Perché il bello è questo. Nel Duecento, con Marco Polo e compagnia, la via della Seta la percorrevamo noi, ed eravamo noi ad aprirci nuovi e favolosi orizzonti. Adesso ce ne stiamo chiusi in casa, divisi e pronti a giocare a rubamazzetto con il più sfigato del gruppo, la solita Grecia. Non a caso uomini del nostro Governo hanno già fatto notare che i porti di Genova, Venezia e Trieste sono più vicini al cuore dell’Europa di quello del Pireo. I loro omologhi francesi hanno fatto altrettanto e quelli spagnoli idem, visto che la Via della Seta terrestre che sbocca in un porto è affiancata da un’altrettanto importante Via della Seta marittima che dei porti europei ha bisogno come il pane. Tutti si dicono preoccupati per gli sforzi che la Cina sta facendo per espandere la propria influenza nel Mar Cinese meridionale. Ma se poi i container arrivassero nei loro porti, allora…

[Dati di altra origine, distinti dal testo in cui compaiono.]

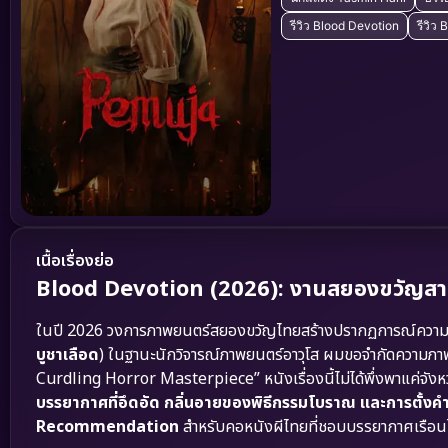
รีวิว Blood Devotion
รีวิว
เนื้อเรื่องย่อ
Blood Devotion (2026): งานสยองขวัญสายมูที่
ในปี 2026 วงการภาพยนตร์สยองขวัญไทยสร้างปรากฏการณ์ความห
บูชาเลือด
) ในฐานะนักวิจารณ์ภาพยนตร์อาวุโส ผมขอจำกัดความภาพ
Curdling Horror Masterpiece” หนังเรื่องนี้ไม่ได้พึ่งพาแค่จังหว
บรรยากาศที่อึดอัด กลิ่นอายของพิธีกรรมโบราณ และการตั้ง
Recommendation
สำหรับคอหนังผีไทยที่ชอบบรรยากาศเรือนไท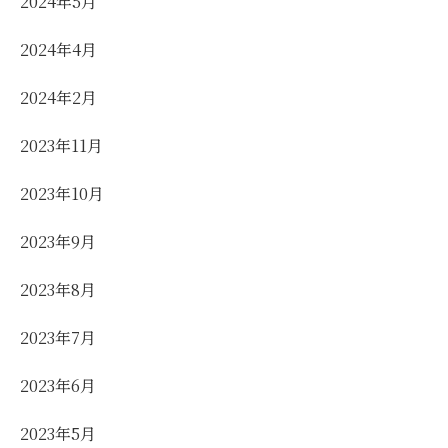
2024年5月
2024年4月
2024年2月
2023年11月
2023年10月
2023年9月
2023年8月
2023年7月
2023年6月
2023年5月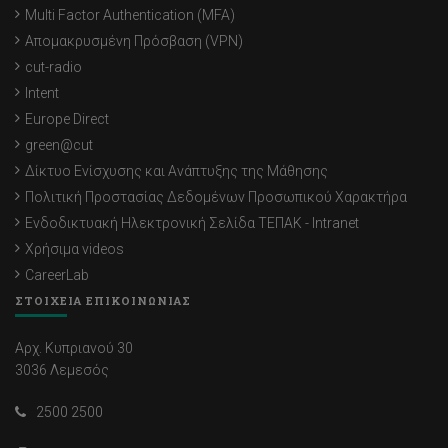
Multi Factor Authentication (MFA)
Απομακρυσμένη Πρόσβαση (VPN)
cut-radio
Intent
Europe Direct
green@cut
Δίκτυο Ενίσχυσης και Ανάπτυξης της Μάθησης
Πολιτική Προστασίας Δεδομένων Προσωπικού Χαρακτήρα
Ενδοδικτυακή Ηλεκτρονική Σελίδα ΤΕΠΑΚ - Intranet
Χρήσιμα videos
CareerLab
ΣΤΟΙΧΕΙΑ ΕΠΙΚΟΙΝΩΝΙΑΣ
Αρχ. Κυπριανού 30
3036 Λεμεσός
2500 2500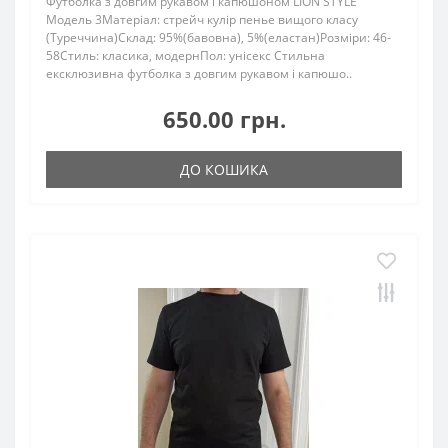
Футболка з довгим рукавом і капюшоном LION STYLE
Модель 3Матеріал: стрейч кулір пенье вищого класу
(Туреччина)Склад: 95%(бавовна), 5%(еластан)Розміри: 46-
58Стиль: класика, модернПол: унісекс Стильна
ексклюзивна футболка з довгим рукавом і капюшо..
650.00 грн.
ДО КОШИКА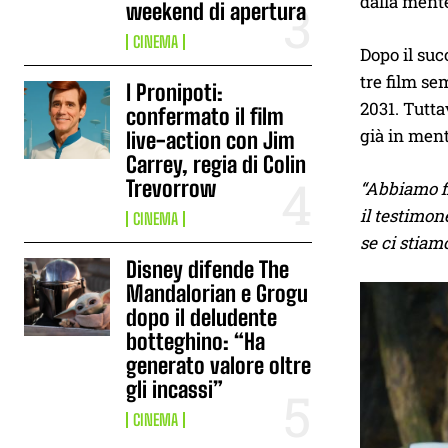
dalla mente
weekend di apertura
CINEMA
Dopo il suc
tre film se
I Pronipoti:
2031. Tutta
confermato il film
già in ment
live-action con Jim
Carrey, regia di Colin
Trevorrow
“Abbiamo fi
il testimon
CINEMA
se ci stiam
Disney difende The
Mandalorian e Grogu
dopo il deludente
botteghino: “Ha
generato valore oltre
gli incassi”
CINEMA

E qui si torna ai soliti trucchetti della politica internazionale. Nel gennaio scorso a Davos, tempio della finanza internazionale, il presidente cinese Xi Jinping illustrò il progetto della Via della Seta come un salto di qualità del commercio mondiale e delle relazioni tra i popoli, tra gli applausi e la commozione di economisti, politici e affaristi che sono i più grandi fan del mondo globalizzato. Ma contro l’espansionismo marittimo della Cina, il presidente americano Barack Obama costruì quel Tpp (il trattato trans-Pacifico che riuniva gli Usa e altri 11 Paesi) che doveva fare da diga proprio alle ambizioni commerciali e politiche cinesi.

Globalizzazione un corno, quindi. Poi venne Donald Trump, che sconfessò il Tpp e si prese del protezionista, in America e in Europa. Perché noi europei, si sa, siamo per la globalizzazione, i mercati aperti, le società liquide e l’happy hour. Infine, sono sbarcati in Europa i cinesi e di nuovo abbiamo scoperto che un po’ di protezionismo in fondo non fa male. Occidentali’s Karma.